Record extracts:
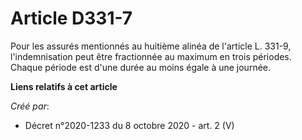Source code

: # Article D331-7

Pour les assurés mentionnés au huitième alinéa de l'article L. 331-9, l'indemnisation peut être fractionnée au maximum en
trois périodes. Chaque période est d'une durée au moins égale à une journée.

**Liens relatifs à cet article**

_Créé par_:

  - Décret n°2020-1233 du 8 octobre 2020 - art. 2 (V)
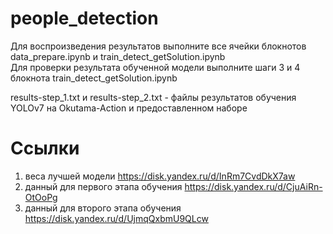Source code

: # people_detection

Для воспроизведения результатов выполните все ячейки блокнотов data_prepare.ipynb и train_detect_getSolution.ipynb  
Для проверки результата обученной модели выполните шаги 3 и 4 блокнота train_detect_getSolution.ipynb  

results-step_1.txt и  results-step_2.txt - файлы результатов обучения YOLOv7 на Okutama-Action и предоставленном наборе

# Ссылки
1) веса лучшей модели https://disk.yandex.ru/d/InRm7CvdDkX7aw
2) данный для первого этапа обучения https://disk.yandex.ru/d/CjuAiRn-OtOoPg 
3) данный для второго этапа обучения https://disk.yandex.ru/d/UjmqQxbmU9QLcw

Problem to solve: From the line containing "- Décret n°2020-1233" to the final line of the entries, both included, transcribe every line exactly, omit the pictures, and add nothing more.

Exercise solution:
  - Décret n°2020-1233 du 8 octobre 2020 - art. 2 (V)
Source code

: # people_detection

Для воспроизведения результатов выполните все ячейки блокнотов data_prepare.ipynb и train_detect_getSolution.ipynb  
Для проверки результата обученной модели выполните шаги 3 и 4 блокнота train_detect_getSolution.ipynb  

results-step_1.txt и  results-step_2.txt - файлы результатов обучения YOLOv7 на Okutama-Action и предоставленном наборе

# Ссылки
1) веса лучшей модели https://disk.yandex.ru/d/InRm7CvdDkX7aw
2) данный для первого этапа обучения https://disk.yandex.ru/d/CjuAiRn-OtOoPg 
3) данный для второго этапа обучения https://disk.yandex.ru/d/UjmqQxbmU9QLcw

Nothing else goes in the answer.